Aucune révolution ne s'est faite uniquement le samedi et en s'organisant sur facebook. Je me permets de citer ce proverbe "seul on va plus vite, ensemble on va plus loin". Nous sommes plus forts qu'eux, ceux qui nous traînent dans la boue. Nous méritons mieux que ça, pour nous, pour nous enfants. Nous devons nous battre, nous ne devons plus subir. Sans parler de politique ou de syndicats, nous devons nous organiser. nous devons décider ensemble de points de rencontre, de points de replis, de solutions. Et même si ne pouvons compter que sur nous-mêmes, nous ne devons rien lâcher. Oui la perte et la casse existent, oui des gens ont été blessés, tués, mis en prison, c'est une bien triste réalité, mais ça doit nous motiver à aller encore plus loin. Vous tous, venez, rejoignez nous, soyons forts et unis. Avançons ensemble.

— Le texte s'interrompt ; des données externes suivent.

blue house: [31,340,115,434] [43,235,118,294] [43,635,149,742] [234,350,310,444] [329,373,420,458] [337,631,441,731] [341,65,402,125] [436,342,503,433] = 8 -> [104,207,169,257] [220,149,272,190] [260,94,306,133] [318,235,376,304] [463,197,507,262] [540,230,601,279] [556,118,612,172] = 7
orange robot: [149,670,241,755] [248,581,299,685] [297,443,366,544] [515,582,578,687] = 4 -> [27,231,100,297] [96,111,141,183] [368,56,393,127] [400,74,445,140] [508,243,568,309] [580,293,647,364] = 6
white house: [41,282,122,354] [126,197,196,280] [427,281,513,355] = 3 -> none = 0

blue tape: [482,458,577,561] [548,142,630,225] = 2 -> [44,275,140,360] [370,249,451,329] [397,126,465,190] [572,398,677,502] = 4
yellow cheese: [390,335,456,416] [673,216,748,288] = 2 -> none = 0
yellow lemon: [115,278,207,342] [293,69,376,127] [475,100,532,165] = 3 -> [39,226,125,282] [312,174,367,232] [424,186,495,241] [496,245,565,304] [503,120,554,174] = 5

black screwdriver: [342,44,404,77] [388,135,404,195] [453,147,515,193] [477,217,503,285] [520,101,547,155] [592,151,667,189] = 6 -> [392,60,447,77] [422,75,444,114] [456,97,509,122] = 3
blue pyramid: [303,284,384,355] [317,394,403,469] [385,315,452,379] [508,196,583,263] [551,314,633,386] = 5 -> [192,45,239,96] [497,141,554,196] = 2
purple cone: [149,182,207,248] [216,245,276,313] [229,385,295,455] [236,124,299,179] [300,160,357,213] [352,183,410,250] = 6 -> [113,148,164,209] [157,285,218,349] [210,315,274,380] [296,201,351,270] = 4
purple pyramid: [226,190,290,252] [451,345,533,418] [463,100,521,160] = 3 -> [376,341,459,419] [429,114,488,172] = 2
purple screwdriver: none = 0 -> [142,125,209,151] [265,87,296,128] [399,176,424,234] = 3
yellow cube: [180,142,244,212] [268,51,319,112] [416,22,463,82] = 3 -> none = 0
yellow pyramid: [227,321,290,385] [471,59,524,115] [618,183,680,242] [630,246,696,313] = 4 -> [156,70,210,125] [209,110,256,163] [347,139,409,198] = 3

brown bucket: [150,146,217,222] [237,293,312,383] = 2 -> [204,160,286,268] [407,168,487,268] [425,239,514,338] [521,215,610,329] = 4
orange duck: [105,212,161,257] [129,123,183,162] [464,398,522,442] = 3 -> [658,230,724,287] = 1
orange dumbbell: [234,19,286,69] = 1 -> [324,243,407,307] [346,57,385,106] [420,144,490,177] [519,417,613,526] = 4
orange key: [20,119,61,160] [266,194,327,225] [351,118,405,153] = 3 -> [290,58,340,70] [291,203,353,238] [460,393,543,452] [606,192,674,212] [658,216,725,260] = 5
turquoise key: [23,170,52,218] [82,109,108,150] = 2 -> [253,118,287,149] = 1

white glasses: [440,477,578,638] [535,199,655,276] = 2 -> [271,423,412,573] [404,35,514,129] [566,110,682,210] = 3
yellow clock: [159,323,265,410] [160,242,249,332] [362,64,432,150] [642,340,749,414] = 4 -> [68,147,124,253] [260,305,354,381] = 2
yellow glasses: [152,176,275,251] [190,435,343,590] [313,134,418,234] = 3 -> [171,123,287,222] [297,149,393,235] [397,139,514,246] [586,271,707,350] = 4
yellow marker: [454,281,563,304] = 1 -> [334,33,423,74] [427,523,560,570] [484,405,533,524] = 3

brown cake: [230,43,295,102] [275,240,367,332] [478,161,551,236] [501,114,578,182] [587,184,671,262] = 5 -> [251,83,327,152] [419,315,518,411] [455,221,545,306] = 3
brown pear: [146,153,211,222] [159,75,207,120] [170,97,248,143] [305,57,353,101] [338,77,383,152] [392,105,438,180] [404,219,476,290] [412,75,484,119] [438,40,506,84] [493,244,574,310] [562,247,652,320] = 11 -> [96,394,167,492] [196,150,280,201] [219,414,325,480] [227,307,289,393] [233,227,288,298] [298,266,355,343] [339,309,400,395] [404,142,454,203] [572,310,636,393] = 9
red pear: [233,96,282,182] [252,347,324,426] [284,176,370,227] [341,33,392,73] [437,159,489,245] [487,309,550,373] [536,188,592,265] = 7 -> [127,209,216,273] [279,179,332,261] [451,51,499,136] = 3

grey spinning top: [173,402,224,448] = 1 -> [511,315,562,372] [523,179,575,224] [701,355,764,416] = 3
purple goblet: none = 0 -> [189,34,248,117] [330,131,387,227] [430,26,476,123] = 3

N'attendez plus après les forces de l'ordre, ces gens là ne sont même pas des humains, mais des bêtes sauvages s'attaquant au plus faibles. N'attendez plus après les célébrités, leur argent ou leur notoriété, ces gens là nous méprisent. Ils ont osé faire un spot pour le réchauffement climatique alors qu'ils n'ont jamais donné un centime de leur fortune pour aider la planète et qu'ils consomment en masse pour leurs soirées de luxe. N'attendez plus après les routiers, les agriculteurs, n'attendez plus après personne, ceux qui veulent venir sont là, et peu importe d'où ils viennent où quelle est leur profession ou leur milieu social. Tant mieux si les exemples que je viens de citer sont là, parfait, merci. Je ne fais pas de distinction entre les gens, car c'est notre combat à tous. Ne nous laissons plus arrêter de la sorte, nous avons des convictions, tenons les jusqu'au bout. Ne lâchons rien. S'il faut que nous soyons guidés, j'accepterai sans problème, si nous avons besoin de leaders, de réunions, de "chefs", j'accepterai volontiers. Car si nous n'agissons pas, non seulement tous ces derniers week-ends n'auront servi à rien mais en plus la situation ne s'améliorera pas et nous aurons tout perdu. Doit on rentrer chez nous pour donner du repos au CRS, doit on abandonner pour faire plaisir à ceux que ça dérange? NON, on ne fait que commencer. Nous vivons une grande étape dans nos vies personnelles mais aussi dans l'histoire de la France. Des combats ont déjà été gagnés, on peut y arriver. Comptons les uns sur les autres et en avant.